A plane crash during an aerial birthday “gift of lifetime” sadly marked the final gift of a lifetime for Richard Winslow, 65, of Palm Desert, California, on May 18, 2012. Now Winslow’s widow, Sherri Winslow, who arranged what should have been a thrilling birthday for her husband along with seven of his friends, is suing the company that offered the “Top Gun” experience.
Winslow and his buddies were supposed to go airborne in Czhecoslovakian-made Aero Vodochody L-39 fighter jets — powerful planes built mainly for training Soviet pilots during the depths of the Cold War from the 1960s to the 1980s.
The “Top Gun Dogfighting Experience,” staged by the company Aviation Classics at a price of $29,000, paid by one of Winslow’s buddies that day, promised to recreate the daring in-flight maneuvers seen in the movie Top Gun, giving passengers the actual experience of riding the skies in a military jet at speeds of up to 485 mph.
But on the third flight of the day, with experienced pilot David Gillis at the controls and Richard Winslow in the passenger compartment, the L-39 never made it into the skies.
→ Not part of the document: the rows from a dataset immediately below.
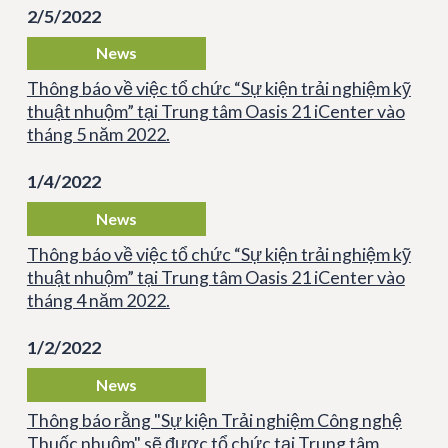
2/5/2022
News
Thông báo về việc tổ chức “Sự kiện trải nghiệm kỹ
thuật nhuộm” tại Trung tâm Oasis 21 iCenter vào
tháng 5 năm 2022.
1/4/2022
News
Thông báo về việc tổ chức “Sự kiện trải nghiệm kỹ
thuật nhuộm” tại Trung tâm Oasis 21 iCenter vào
tháng 4 năm 2022.
1/2/2022
News
Thông báo rằng "Sự kiện Trải nghiệm Công nghệ
Thuốc nhuộm" sẽ được tổ chức tại Trung tâm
Witnesses said they saw the plane emit a puff of smoke moments after takeoff.
Gillis made at least three Mayday calls in the next few moments, and then the plane crash happened.
The L-39 crashed in a stretch of empty desert just a half-mile from the Boulder City, Nevada, airport where it took off just seconds before, spraying wreckage over a 480-foot debris field and killing Richard Winslow and David Gillis on impact.
Under federal regulations, the L-39 is categorized as an “experimental” plane, to be used only in exhibition flying. The plane may not be used to carry passengers “for compensation or hire.”
The FAA also said that the plane, and another L-39 that took off at the same time as the plane carrying Winslow but did not crash, had not filed flight plans.
Gillis, it was later revealed, had earlier lost his pilot’s license after he falsely certified another pilot, David Zweigle — who himself later died in a plane crash of a similar Soviet-era plane, along with a co-pilot. The Zweigle crash was blamed on pilot error.
Gillis had regained his license by the time he flew the plane that crashed killing himself and Richard Winslow. He was a pilot in Vietnam and had served as a training pilot in the decades since.
Sherri Winslow is now suing Aviation Classics for negligence, pain and suffering, lost earnings and loss of consortium, all because of the horrific birthday plane crash.